Today in Masonic History Keith Jacka Holyoake passes away in 1983.

Keith Jacka Holyoake was a New Zealand politician.

Holyoake was born on February 11th, 1904 in Mangamutu, New Zealand. At the age of twelve he had to leave school to run the family farm when his father passed away. His mother who had been trained as a teacher, continued her son's education at home. As a result of taking over the family farm he became associated with several farming associations. This helped to increase his interest in politics.

Holyoake became a member of the Reform Party in New Zealand. In 1931 he was their candidate in the 1931 election. He lost to the incumbent. The following year the incumbent passed away in office and Holyoake was elected to the vacated seat.

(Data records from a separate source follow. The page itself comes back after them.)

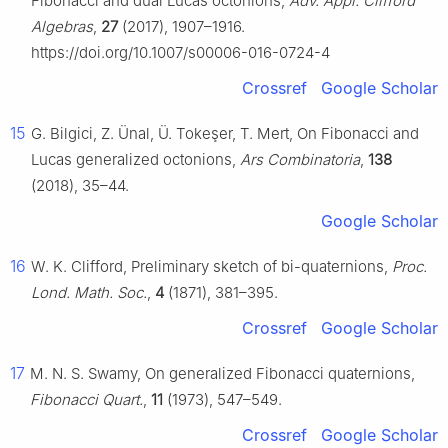
Fibonacci and dual Lucas octonions,
Adv. Appl. Clifford
Algebras
,
27
(2017), 1907–1916.
https://doi.org/10.1007/s00006-016-0724-4
Crossref
Google Scholar
15
G. Bilgici, Z. Ünal, Ü. Tokeşer, T. Mert, On Fibonacci and
Lucas generalized octonions,
Ars Combinatoria
,
138
(2018), 35–44.
Google Scholar
16
W. K. Clifford, Preliminary sketch of bi-quaternions,
Proc.
Lond. Math. Soc.
,
4
(1871), 381–395.
Crossref
Google Scholar
17
M. N. S. Swamy, On generalized Fibonacci quaternions,
Fibonacci Quart.
,
11
(1973), 547–549.
Crossref
Google Scholar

At the time he was the youngest member of Parliament at the age of 28.

In 1935, Holyoake was re-elected to Parliament. Shortly after he was a key player in the transformation of the Reform-United coalition into the newly formed National Party. He received a great deal of respect from his colleagues in Parliament and was poised to take on a leadership role in the new party he helped form. Unfortunately boundary changes to his district caused him to lose the 1938 election.

In 1943, Holyoake returned to Parliament this time for Pahiatua. In 1949, the National Party won the elections and formed the First National Government. The new Prime Minister appointed Holyoake as the Minister of Agriculture. Holyoake traveled often to England and other location around the globe seeking to maintain trade with England and open new trading partners. He served as the Minister of Agriculture for eight years.

During this time Holyoake was Deputy Leader of the National Party, so when the Prime Minister was out of the country, Holyoake was acting Prime Minister. Due to this fact, Holyoake was appointed to the Privy Council in 1954. The same year he became the first person to officially be appointed as the Deputy Prime Minister.

Holyoake became Prime Minister for two months leading up to the 1957 elections when the sitting Prime Minister retired due to illness. The National Party lost the election and Holyoake became the leader of the Opposition for the next three years.

In 1960, the National Party returned to power and Holyoake became Prime Minister. This time it was 12 years. During his time as Prime Minister he passed the Crimes Act of 1961 which abolished capital punishment. He also sent limited troops in support to the Vietnam War. He resigned from being Prime Minister in 1972.

In 1977, Holyoake was named as Governor General of New Zealand by Queen Elizabeth. He was the first and only person to be both Prime Minister and Governor General of New Zealand.

Holyoake passed away on December 8th, 1983.

Holyoake was the Grand Master of New Zealand in 1979.